◆ **Instructions for the task**: For this exercise, transcribe all the records below exactly.

Saved data entries

/---

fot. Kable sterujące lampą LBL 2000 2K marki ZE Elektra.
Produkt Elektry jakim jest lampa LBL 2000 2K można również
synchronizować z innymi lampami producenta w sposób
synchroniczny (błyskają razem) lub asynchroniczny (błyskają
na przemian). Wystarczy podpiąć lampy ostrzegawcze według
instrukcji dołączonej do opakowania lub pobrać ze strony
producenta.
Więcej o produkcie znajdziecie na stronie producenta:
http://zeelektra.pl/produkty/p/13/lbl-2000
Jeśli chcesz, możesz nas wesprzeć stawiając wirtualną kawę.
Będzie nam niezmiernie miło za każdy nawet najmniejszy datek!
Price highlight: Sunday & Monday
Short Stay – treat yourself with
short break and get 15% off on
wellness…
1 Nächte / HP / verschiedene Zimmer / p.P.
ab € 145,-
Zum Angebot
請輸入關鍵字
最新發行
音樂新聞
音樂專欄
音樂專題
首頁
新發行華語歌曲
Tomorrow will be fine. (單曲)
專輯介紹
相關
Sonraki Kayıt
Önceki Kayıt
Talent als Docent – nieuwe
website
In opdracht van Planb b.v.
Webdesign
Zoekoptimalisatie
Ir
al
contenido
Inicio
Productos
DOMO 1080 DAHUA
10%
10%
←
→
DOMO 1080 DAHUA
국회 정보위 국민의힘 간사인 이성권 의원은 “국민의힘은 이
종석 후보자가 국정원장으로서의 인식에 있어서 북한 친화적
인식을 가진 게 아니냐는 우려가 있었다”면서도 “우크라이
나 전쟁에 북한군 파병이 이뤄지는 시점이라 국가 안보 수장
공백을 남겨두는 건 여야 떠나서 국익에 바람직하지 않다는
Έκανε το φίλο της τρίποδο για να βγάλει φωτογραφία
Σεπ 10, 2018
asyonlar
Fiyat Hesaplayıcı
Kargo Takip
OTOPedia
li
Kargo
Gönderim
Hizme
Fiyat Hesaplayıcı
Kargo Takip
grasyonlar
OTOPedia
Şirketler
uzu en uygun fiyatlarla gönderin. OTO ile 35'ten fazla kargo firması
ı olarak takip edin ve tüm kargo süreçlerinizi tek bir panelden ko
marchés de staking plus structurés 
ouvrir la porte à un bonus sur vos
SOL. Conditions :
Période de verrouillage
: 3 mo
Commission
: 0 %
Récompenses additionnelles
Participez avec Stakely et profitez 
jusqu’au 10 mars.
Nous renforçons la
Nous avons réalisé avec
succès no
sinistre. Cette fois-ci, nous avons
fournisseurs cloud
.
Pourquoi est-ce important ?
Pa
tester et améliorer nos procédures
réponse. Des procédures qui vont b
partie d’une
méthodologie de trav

\---

◆ **Solved problem**:
fot. Kable sterujące lampą LBL 2000 2K marki ZE Elektra.
Produkt Elektry jakim jest lampa LBL 2000 2K można również
synchronizować z innymi lampami producenta w sposób
synchroniczny (błyskają razem) lub asynchroniczny (błyskają
na przemian). Wystarczy podpiąć lampy ostrzegawcze według
instrukcji dołączonej do opakowania lub pobrać ze strony
producenta.
Więcej o produkcie znajdziecie na stronie producenta:
http://zeelektra.pl/produkty/p/13/lbl-2000
Jeśli chcesz, możesz nas wesprzeć stawiając wirtualną kawę.
Będzie nam niezmiernie miło za każdy nawet najmniejszy datek!
Price highlight: Sunday & Monday
Short Stay – treat yourself with
short break and get 15% off on
wellness…
1 Nächte / HP / verschiedene Zimmer / p.P.
ab € 145,-
Zum Angebot
請輸入關鍵字
最新發行
音樂新聞
音樂專欄
音樂專題
首頁
新發行華語歌曲
Tomorrow will be fine. (單曲)
專輯介紹
相關
Sonraki Kayıt
Önceki Kayıt
Talent als Docent – nieuwe
website
In opdracht van Planb b.v.
Webdesign
Zoekoptimalisatie
Ir
al
contenido
Inicio
Productos
DOMO 1080 DAHUA
10%
10%
←
→
DOMO 1080 DAHUA
국회 정보위 국민의힘 간사인 이성권 의원은 “국민의힘은 이
종석 후보자가 국정원장으로서의 인식에 있어서 북한 친화적
인식을 가진 게 아니냐는 우려가 있었다”면서도 “우크라이
나 전쟁에 북한군 파병이 이뤄지는 시점이라 국가 안보 수장
공백을 남겨두는 건 여야 떠나서 국익에 바람직하지 않다는
Έκανε το φίλο της τρίποδο για να βγάλει φωτογραφία
Σεπ 10, 2018
asyonlar
Fiyat Hesaplayıcı
Kargo Takip
OTOPedia
li
Kargo
Gönderim
Hizme
Fiyat Hesaplayıcı
Kargo Takip
grasyonlar
OTOPedia
Şirketler
uzu en uygun fiyatlarla gönderin. OTO ile 35'ten fazla kargo firması
ı olarak takip edin ve tüm kargo süreçlerinizi tek bir panelden ko
marchés de staking plus structurés 
ouvrir la porte à un bonus sur vos
SOL. Conditions :
Période de verrouillage
: 3 mo
Commission
: 0 %
Récompenses additionnelles
Participez avec Stakely et profitez 
jusqu’au 10 mars.
Nous renforçons la
Nous avons réalisé avec
succès no
sinistre. Cette fois-ci, nous avons
fournisseurs cloud
.
Pourquoi est-ce important ?
Pa
tester et améliorer nos procédures
réponse. Des procédures qui vont b
partie d’une
méthodologie de trav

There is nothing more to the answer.